Directors on December 17, 2008, the Company and Mr. Reed entered into an amendment to Mr. Reed's employment agreement. The amendment provides Mr. Reed with the option of making an irrevocable election to invest his SERP benefit in Company common stock, which election Mr. Reed has since made. The investment will be made by a rabbi trust to which the Company will transfer cash in an amount equal to the current balance of the SERP benefit. The independent trustee of the rabbi trust will purchase shares of Company common stock in the open market as soon as reasonably practicable in compliance with applicable law. To the extent that the shares owned by the rabbi trust are entitled to vote on any matter, the rabbi trustee will be entitled to vote such shares.
On December 22, 2008 the aggregate SERP benefit was approximately $4.4 million, of which $3.9 million was vested and $0.5 million was unvested. At current market prices, the rabbi trust would purchase approximately 1% of the Company's common stock. After making the irrevocable election, Mr. Reed is only entitled to a distribution of the Company common stock held by the rabbi trust in satisfaction of his SERP benefit. The Company believes that the ownership of shares of common stock by the rabbi trust and the distribution of those shares to Mr. Reed in satisfaction of his SERP benefit will meet the requirements of Emerging Issues Task Force Issue No. 97-14, "Accounting for Deferred Compensation Arrangements Where Amounts Earned Are Held in a Rabbi Trust and Invested" so that the Company will not recognize any increase or decrease in expense as a result of subsequent changes in the value of the Company common stock.
The amendment to the employment agreement also notes changes to Mr. Reed's titles; he serves as Chairman of the Board and Chief Executive Officer and no longer serves as President.
The foregoing description of the amendments to Mr. Reed's employment agreement is qualified in its entirety by reference to the full text of the amendment which is filed as Exhibit 10.3 to this Current Report on Form 8-K and incorporated herein by reference.

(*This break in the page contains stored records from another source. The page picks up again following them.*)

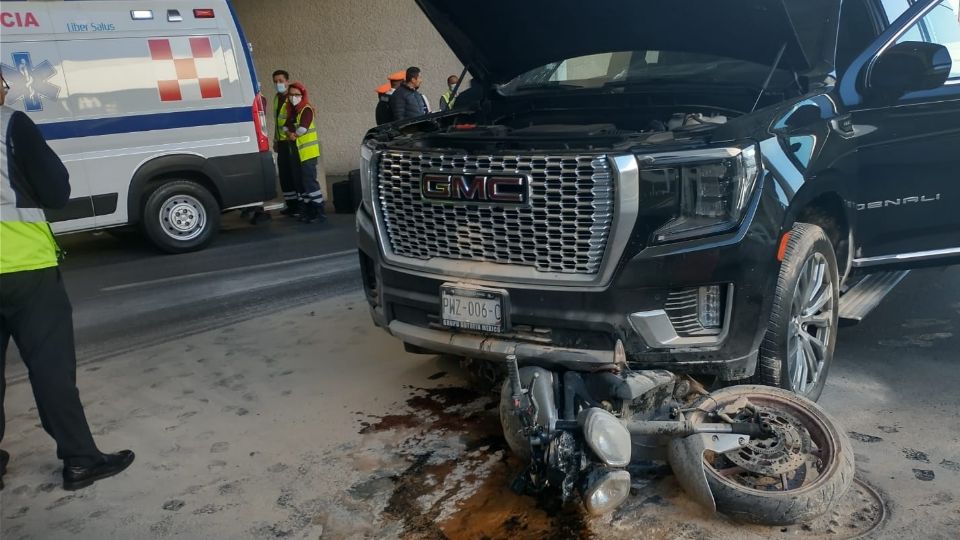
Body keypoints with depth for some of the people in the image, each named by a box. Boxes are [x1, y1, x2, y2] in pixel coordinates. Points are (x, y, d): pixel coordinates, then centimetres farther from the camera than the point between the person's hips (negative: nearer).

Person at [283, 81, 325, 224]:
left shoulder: (307, 109, -10)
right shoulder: (291, 110, 15)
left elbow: (302, 128, -20)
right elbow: (286, 126, 8)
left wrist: (294, 134, -4)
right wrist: (289, 134, -12)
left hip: (308, 151, -8)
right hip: (295, 151, 9)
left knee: (310, 181, -11)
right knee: (301, 182, 12)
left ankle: (318, 212, -9)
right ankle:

ITEM 9.01 FINANCIAL STATEMENTS AND EXHIBITS.

(d) Exhibits

           10.1         Agreement between Gaylord National, LLC and Perini/Tompkins
                        Joint Venture, dated as of May 9, 2005, relating to the
                        construction of the Gaylord National, including certain
                        amendments thereto (incorporated by reference to Exhibit 10.14
                        to the Company's Annual Report on Form 10-K for the year ended
                        December 31, 2005, Exhibit 10.2 to the Company's Current Report
                        on Form 8-K dated July 5, 2006, Exhibit 10.2 to the Company's
                        Current Report on Form 8-K dated October 31, 2006, Exhibits
                        10.2, 10.3 and 10.4 to the Company's Current Report on Form 8-K
                        dated April 18, 2007, Exhibit 10.2 to the Company's Current
                        Report on Form 8-K dated May 11, 2007, Exhibit 10.2 to the
                        Company's Current Report on Form 8-K dated June 26, 2007 and
                        Exhibits 10.2, 10.3 and 10.4 to the Company's Current Report on
                        Form 8-K dated February 7, 2008.

           10.2         Amendment Number 33 to the Agreement between Gaylord National,
                        LLC and Perini/Tompkins Joint Venture, effective as of
                        November 26, 2008.


10.3 First Amendment to Executive Employment Agreement, dated as of December 18, 2008, by and between the Company and Colin V. Reed.